The Democratic Convention
It is some indication, I suppose, of the desperate political situation in America that a staunch opponent of Republocrats and Demublicans like myself actually watched significant portions of the convention last night. Why? Because I am desperately worried about what will happen if we do not defeat the current criminal war-mongers and theocrats in Washington, DC. And so I watched hoping for some reassurance that the Democrats won't screw it all up for me and my children, not to mention world history. From the first night, I have only two observations:
(1) Hilary Clinton is a dreadful speaker; she needs to be retired from public life ASAP, for the sake of humane values. She comes across as exactly the irrelevant, stiff rich girl, trying to affect human emotion, that she is--the female counterpart to John Kerry, who at least has the redeeming virtue, for political purposes, of having gone to war in Vietnam and been shot at.
(2) Bill Clinton--who, let us remember, had a domestic economic policy far to the right of Richard Nixon's--is such a good rhetorician that it embarrasses the entire field, except of course John Edwards. I never voted for Clinton, but I would vote for him this year, since for all his reactionary domestic policies, he was not a fascist theocrat, and his values at least stand in some relation to the values of the Enlightenment. One could have some confidence in Clinton as a candidate against the beady-eyed, tongue-tied Bush. Like Edwards, Clinton would wipe the floor with Bush in a public debate. Alas...

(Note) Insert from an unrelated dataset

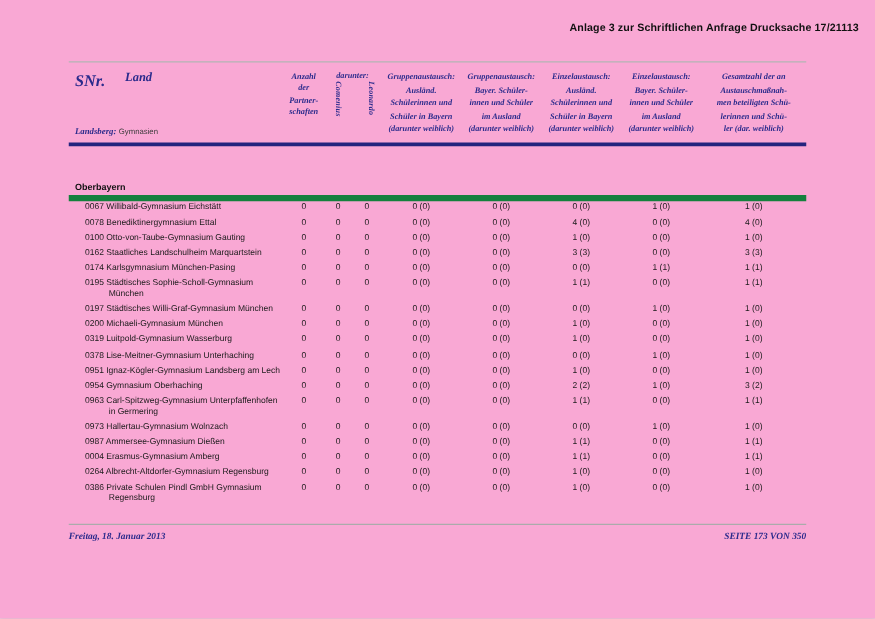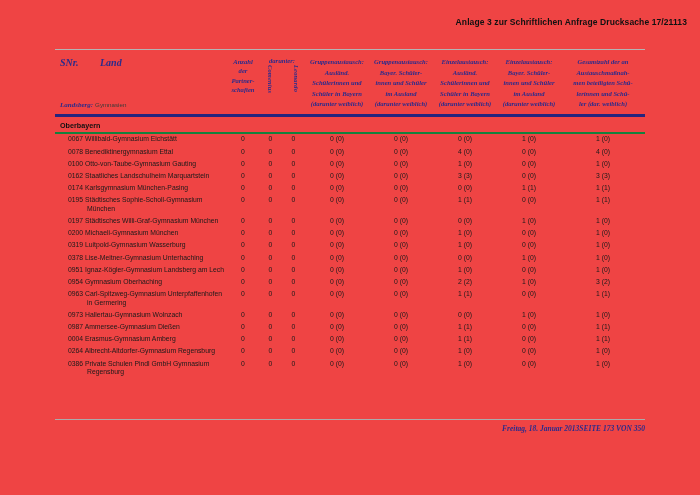"Anlage 3 zur Schriftlichen Anfrage" .page { background: #ef4444 -> #f9a8d4 }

UPDATE: There is a decent, short account of why the Clinton speech was effective here: "He performed a brilliant rhetorical trick: he deployed the usual canards used against him to buttress Kerry. Rather than attack the wealthy as recipients of tax cuts, he attacked himself as a now-wealthy man. And then the coup de grace: he put himself and Bush in the same camp as draft-dodgers, in stark comparison to the patriotic Kerry!...[I]t was mighty effective. And the way in which he described the cost of the tax cut in terms of squandered attempts to improve homeland defense was another smart move. Use the Republican tax cut issue against the Republican security issue. Wedge against them for once. If the constitution didn't prevent it, the man would still be president. After last night's speech, you can see why."
UPDATE: I actually missed former President Jimmy Carter's speech last night, but the text is here, and it's not bad, pleasingly direct in many ways, given the usual dishonest pleasantries that ordinarily prevail on such occasions.